Д’Аржанталь уже открывал свой кошелек; каково же было его удивление, когда мнимый бедняк подошел к нему с раскрытой ладонью, полной золотых монет! Друг Лекуврёр вначале подумал, что аббат сошел с ума.
— Ах, мадемуазель, мадемуазель, — сказал Буре, — какая радость видеть вас снова!
— Эх, мой бедный аббат, вам следовало прийти ко мне домой; к чему эта таинственность? Почему вы выглядите как нищий, будучи обладателем золотых слитков?
— Мадемуазель, я не притронусь к этому гнусному золоту, оно жжет мне пальцы! Мне дали его, чтобы я вас отравил.
— Меня? Кто же?
— Герцогиня Буйонская.
— Ах, злодейка! Она не может простить мне Федру.

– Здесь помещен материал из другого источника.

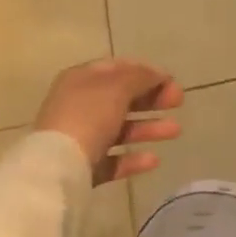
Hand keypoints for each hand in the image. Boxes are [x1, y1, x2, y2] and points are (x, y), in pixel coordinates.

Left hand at [34, 59, 182, 185]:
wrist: (57, 168)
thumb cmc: (88, 116)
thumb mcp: (117, 87)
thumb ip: (140, 77)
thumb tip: (157, 74)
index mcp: (81, 79)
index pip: (117, 68)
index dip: (144, 71)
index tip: (169, 80)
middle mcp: (78, 105)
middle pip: (121, 98)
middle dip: (151, 99)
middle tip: (178, 101)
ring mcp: (80, 138)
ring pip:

Я забыла вам рассказать, что немного раньше, в разгар их ссоры, в Комеди-Франсез произошел небольшой скандал. Лекуврёр исполняла роль Федры; г-жа де Буйон сидела в ложе театра.
Когда актриса произносила слова:
Ведь мне самой известно Мое предательство. Нет, я не так бесчестна,
Как те искусницы, что, ловко скрыв свой грех,
Глядят с невинностью бестрепетной на всех[15], —
она обернулась к г-же де Буйон и пристально на нее посмотрела.
Все в зале это заметили.
Взбешенная герцогиня решила упрятать соперницу в тюрьму Фор-л’Эвек. Скандал успокоили, но герцогиня затаила обиду, не уступавшую прежним вспышкам ревности; возможно, именно этот случай толкнул ее на преступление.
Аббат подробно рассказал о том, что произошло, предъявил конфеты и кошелек в качестве вещественных доказательств и поклялся всеми богами, что предпочитает умереть с голоду или быть зарезанным, нежели умолчать о подобной подлости.
Все слушали, оставаясь в замешательстве.
— Эта женщина умалишенная! — вскричала Ламотт. — Надо посадить ее в сумасшедший дом.
— В самом деле, д’Аржанталь, что делать?
— Единственный способ спасти вас обоих — это немедленно проводить аббата к начальнику полиции.
— Он прав; аббат, следуйте за мной, я вас к нему отведу.
— Мадемуазель, вы просите меня пожертвовать жизнью. Я наживу себе слишком могущественных врагов, которых мне, бедняге, не одолеть. Но если вы надеетесь таким образом спасти свою жизнь от опасности, я последую за вами без колебаний.
— Вы ошибаетесь, аббат: защита распространится и на вас, с вами не посмеют ничего сделать.
— Пойдемте, пойдемте, мадемуазель, и да услышит вас Бог!
Они сели в карету Федры и отправились к г-ну Эро, который принял посетителей, едва только услышав имя прекрасной актрисы. Ему поведали о случившемся; он выслушал все, бледный как полотно, и был почти убит этим рассказом.
— Дайте конфеты, аббат.
— Вот они, сударь, а вот и кошелек; отдайте его беднякам.
— Я не возражаю и начну с вас; по-моему, вы нуждаетесь в деньгах как никто другой.
— О нет, сударь, я бы к ним не притронулся, даже если бы речь шла о моей жизни.
Привели какого-то несчастного пса, умиравшего с голоду; ему дали одну конфетку, он сделал оборот вокруг своей оси и четверть часа спустя сдох.
— Ах! Вот что меня ожидало! — вскричала актриса, будучи на грани обморока. — Это чудовищно!